Supplied data —
.....
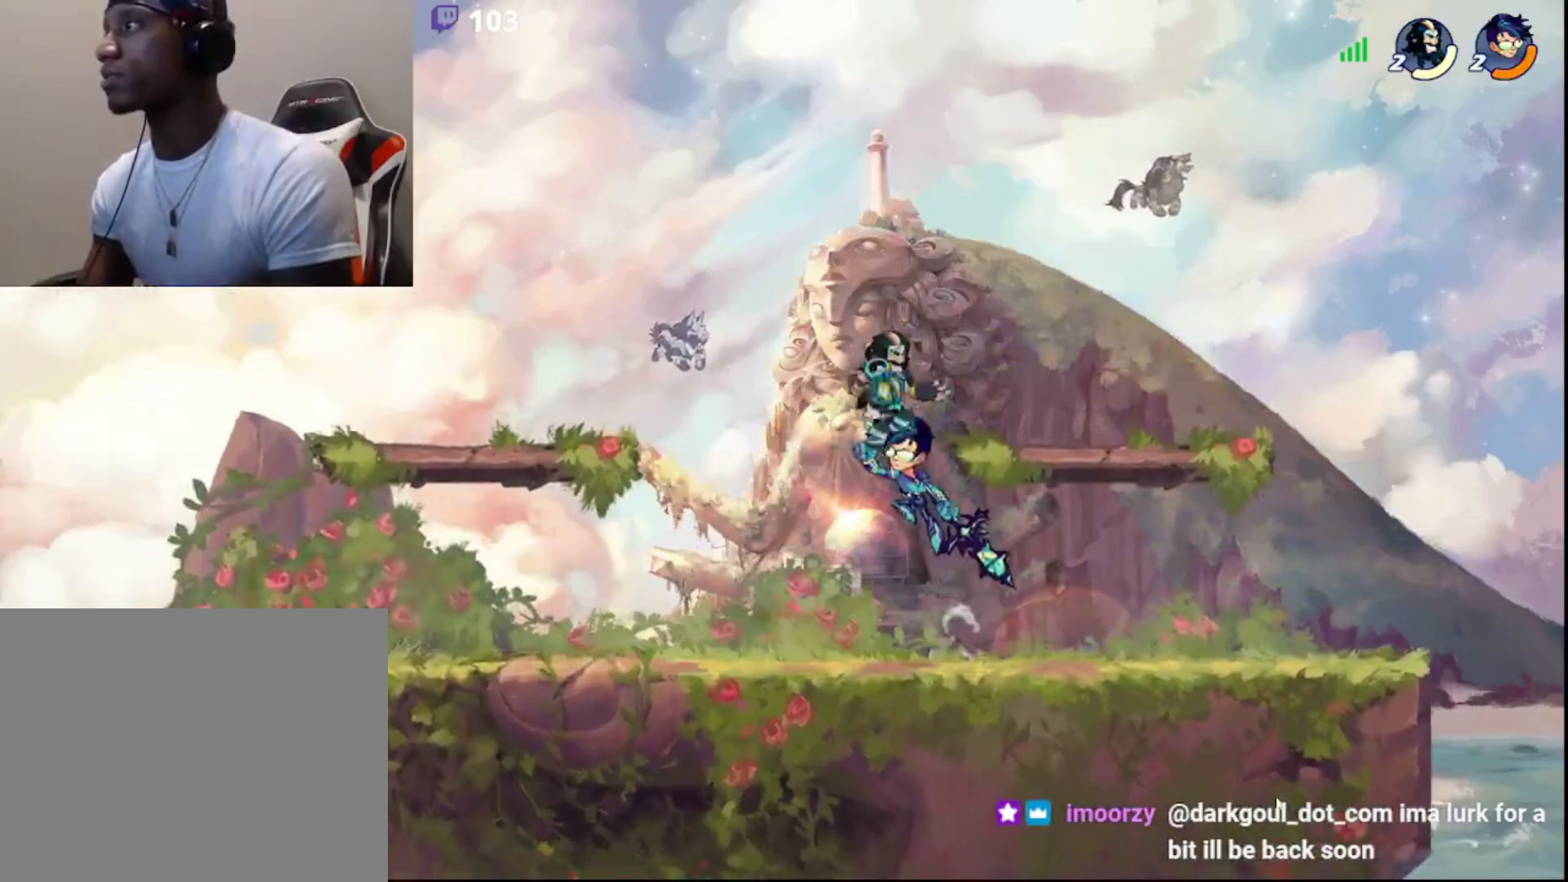
{"buttons": [], "left_stick": "center", "right_stick": "center", "events": [[83, "left_stick", "left"], [283, "left_stick", "center"], [300, "CROSS", "down"], [383, "CROSS", "up"], [417, "CROSS", "down"], [483, "CROSS", "up"]]}
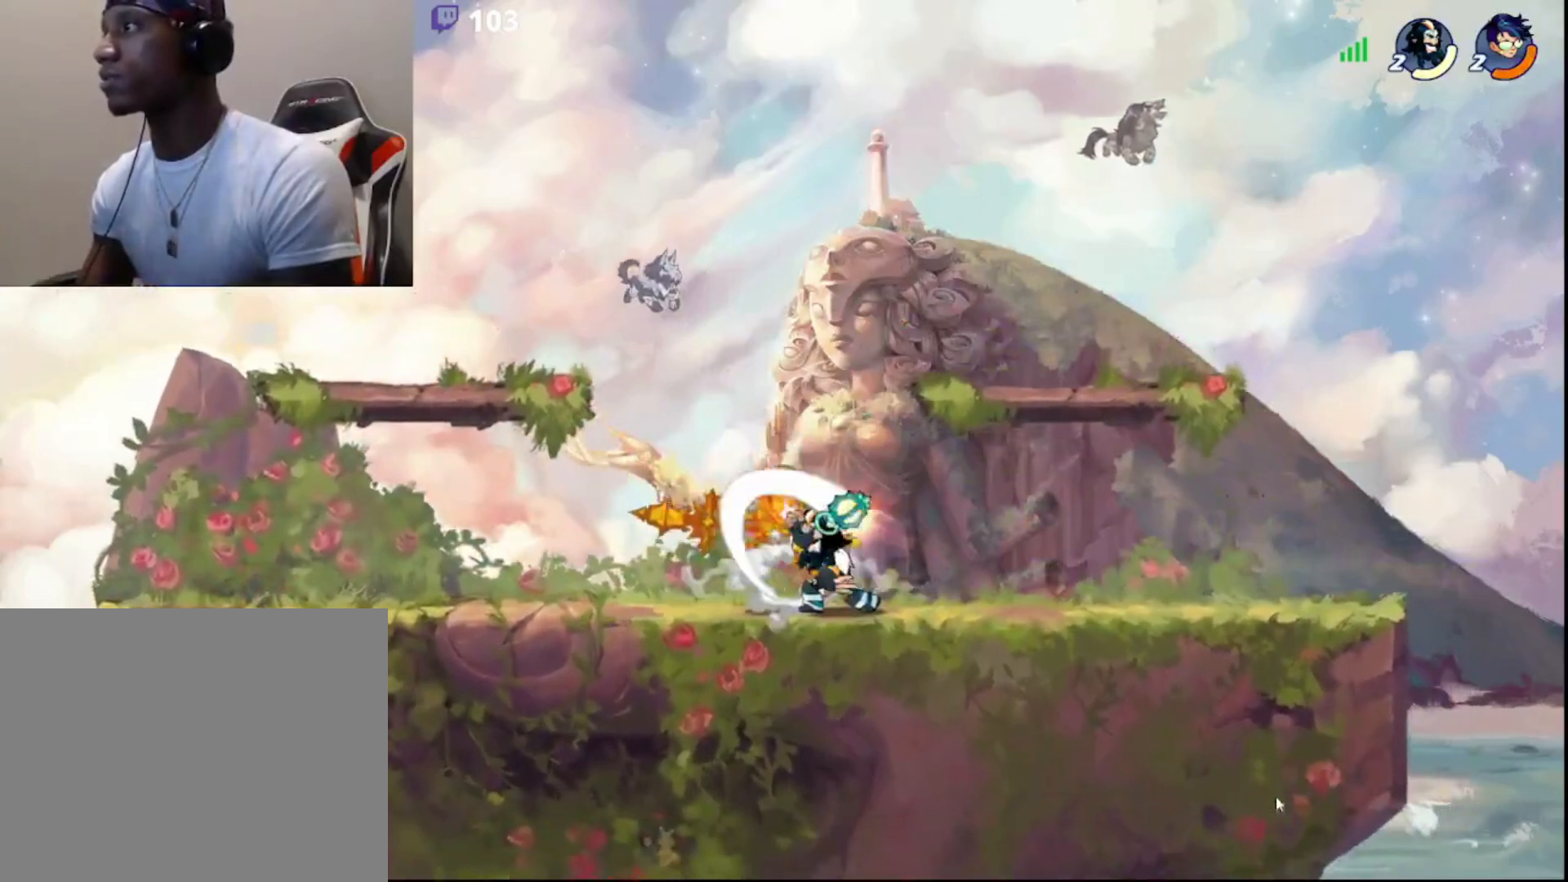
{"buttons": ["R2"], "left_stick": "left", "right_stick": "center", "events": [[50, "CROSS", "down"], [117, "CROSS", "up"], [183, "CROSS", "down"], [283, "CROSS", "up"], [283, "left_stick", "left"], [483, "R2", "down"]]}
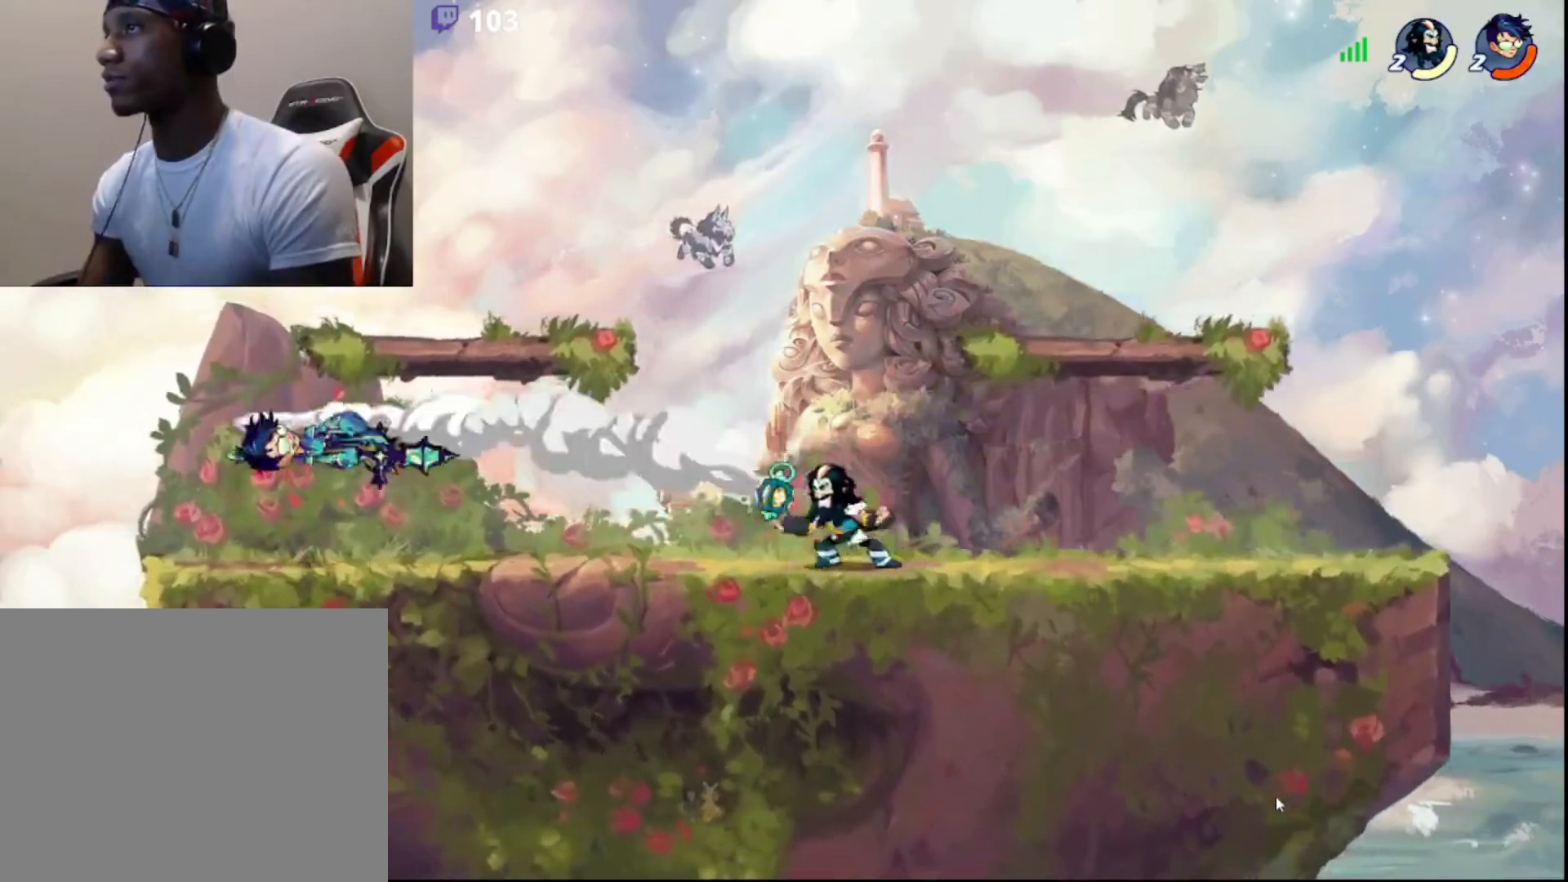
{"buttons": [], "left_stick": "up-right", "right_stick": "center", "events": [[100, "R2", "up"], [167, "left_stick", "up-right"]]}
.....
Exercise objective —
Only the pictures are to be left out; copy all the remaining material above exactly.

Solution to the exercise —
{"buttons": [], "left_stick": "center", "right_stick": "center", "events": [[83, "left_stick", "left"], [283, "left_stick", "center"], [300, "CROSS", "down"], [383, "CROSS", "up"], [417, "CROSS", "down"], [483, "CROSS", "up"]]}
{"buttons": ["R2"], "left_stick": "left", "right_stick": "center", "events": [[50, "CROSS", "down"], [117, "CROSS", "up"], [183, "CROSS", "down"], [283, "CROSS", "up"], [283, "left_stick", "left"], [483, "R2", "down"]]}
{"buttons": [], "left_stick": "up-right", "right_stick": "center", "events": [[100, "R2", "up"], [167, "left_stick", "up-right"]]}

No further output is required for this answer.